Restaurant information
- Owner: Marius Pop
- Location: 404 Northwest 10th Avenue, Portland, Multnomah, Oregon, United States
- Coordinates: 45°31′33.7″N 122°40′51.9″W﻿ / ﻿45.526028°N 122.681083°W
- Website: nuvrei.com

= Nuvrei =

Bakery in Portland, Oregon, U.S.

Nuvrei (also known as Nuvrei Bakery, Nuvrei Patisserie and Cafe, and Nuvrei Pastries) is a bakery in Portland, Oregon, United States.

== Description and history ==
Nuvrei is a pâtisserie in northwest Portland's Pearl District. The menu has included macarons, pretzel croissants, and sandwiches.

The business is owned by Marius Pop. In 2010, Nuvrei announced plans to open an upstairs cafe. The cafe opened in October 2011. Paul Losch was announced as chef in 2012. In early 2014, Nuvrei announced plans to open Macaron Bar (or "Mac Bar") downstairs. The upstairs cafe closed temporarily for renovations in January 2015; during this time seating was expanded in the downstairs Brioche Week and the business launched Brioche Week to offer additional pastries. In May, Nuvrei reopened with a new aesthetic and a "totally revamped menu with a new, much more intense emphasis on pastries".

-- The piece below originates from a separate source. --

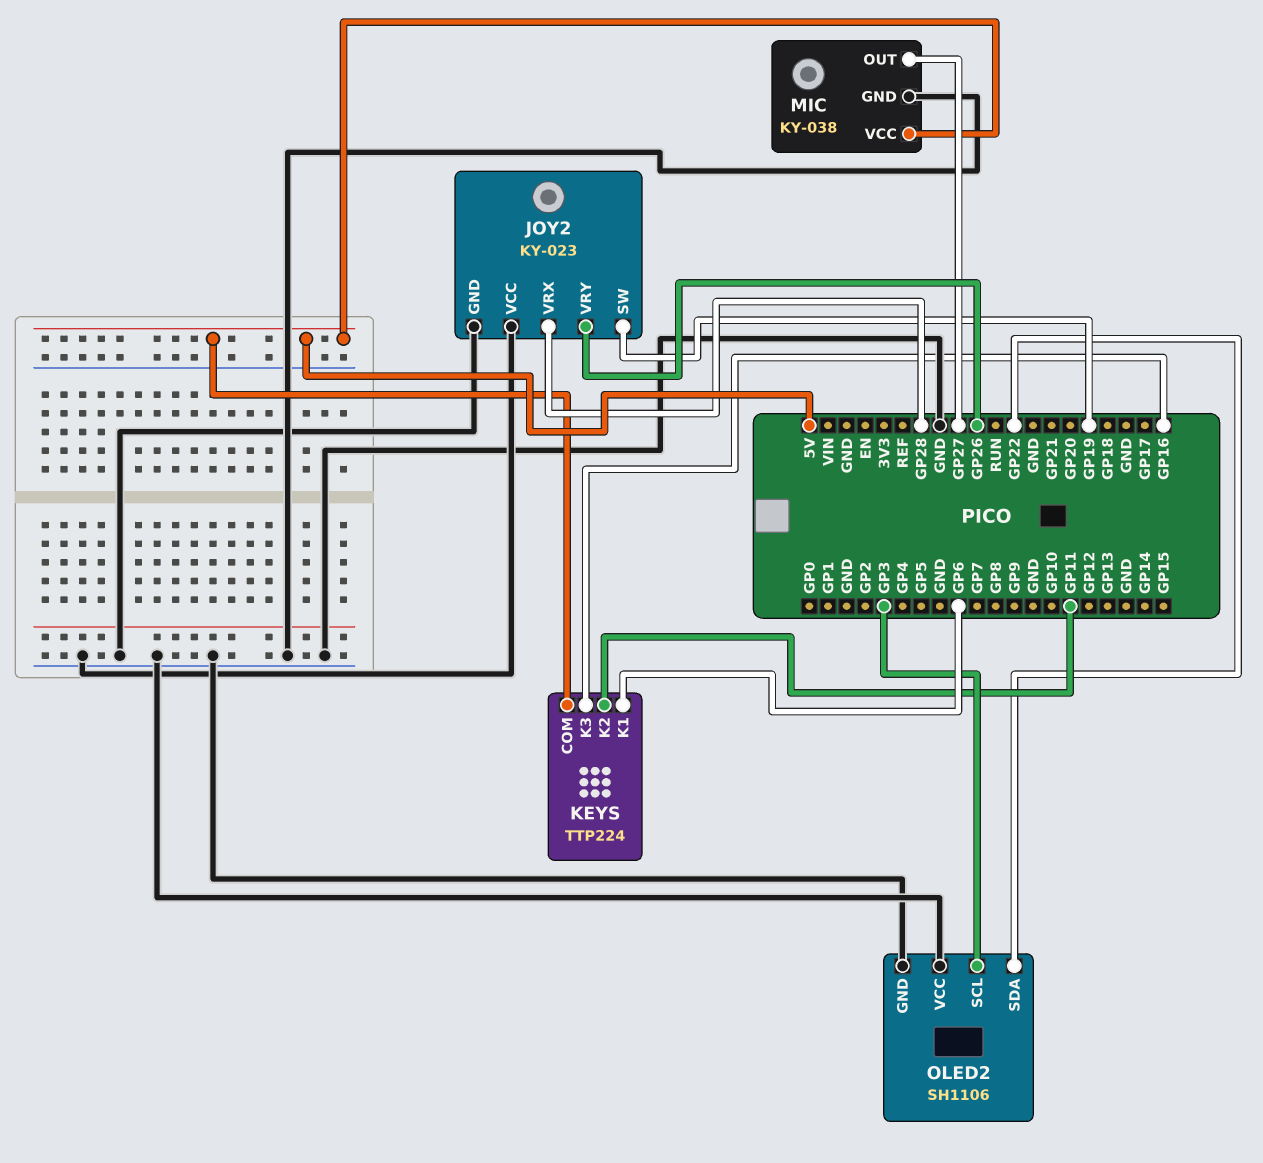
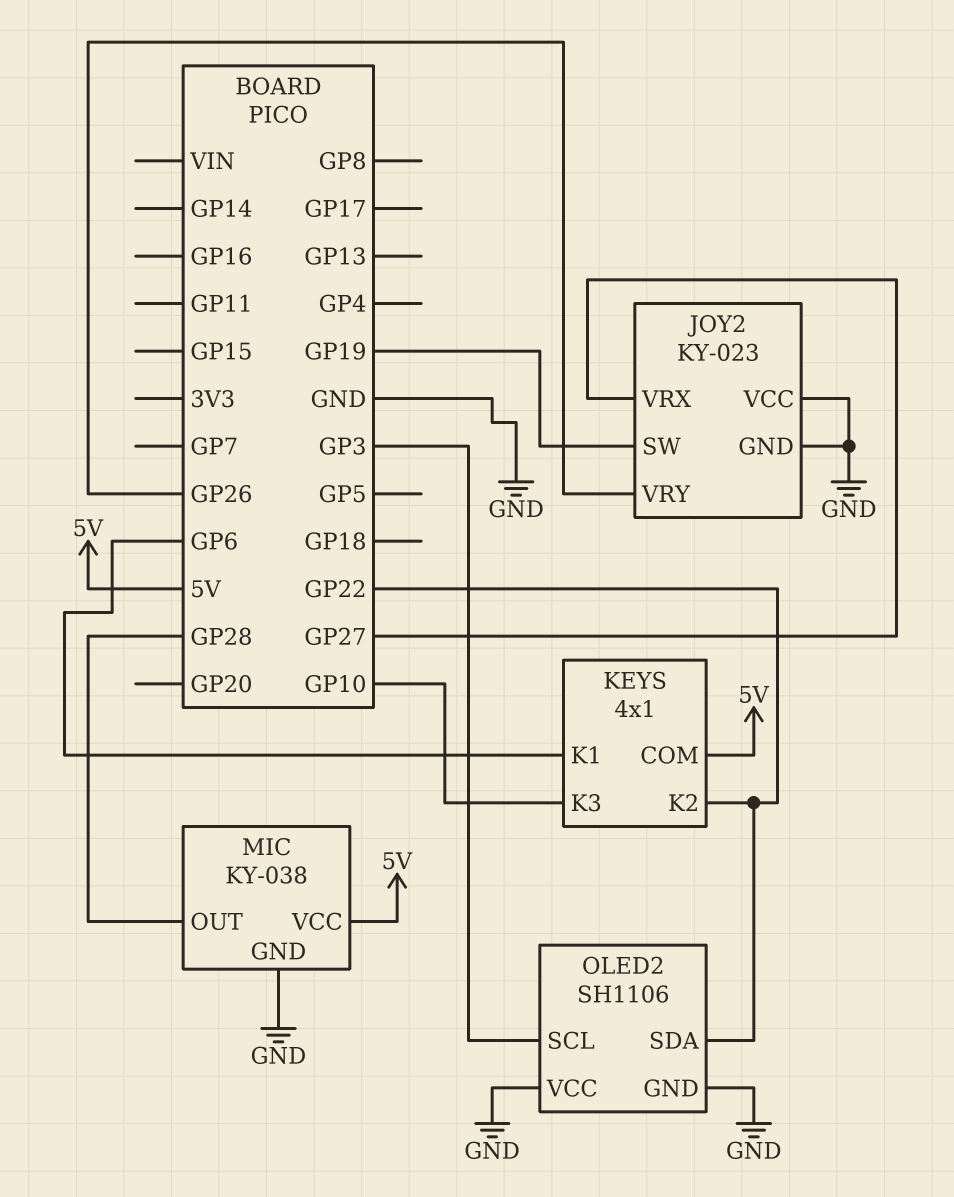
JOY2 pin VRX: GP28 -> GP27
KEYS: TTP224 -> 4x1
KEYS pin K2: GP11 -> GP22
KEYS pin K3: GP16 -> GP10
MIC pin OUT: GP27 -> GP28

Heart Coffee Roasters began serving Nuvrei pastries in 2015. Nuvrei expanded with a second location in 2016; no seating was offered when the new concept Pop Bagel opened in the lobby of the U.S Bancorp Tower.

== Reception ==
Kara Stokes and Michelle Lopez included Nuvrei's walnut cookie in Eater Portland's 2019 list of Portland's "most unforgettable" cookies". In her 2020 overview of "worthy" eateries near TriMet stations, the website's Brooke Jackson-Glidden wrote, "This pristine, charming bakery is the place to be for artful, crispy croissants of countless flavors, pretty little macarons, and one hell of a chewy walnut cookie." She also included Nuvrei in an overview of recommended breakfast and brunch options for delivery or take-out in Portland, which was published in 2020 during the COVID-19 pandemic. In 2021, Lopez included the bakery in an overview of "where to find flaky, crackly croissants in Portland", and she and Jackson-Glidden included Nuvrei in a list of "outstanding" bakeries in the Portland metropolitan area. Kara Stokes and Maya MacEvoy included Nuvrei in a 2022 list of recommended eateries in the Pearl District. Lopez and Janey Wong included the business in Eater Portlands 2025 overview of the city's best bakeries.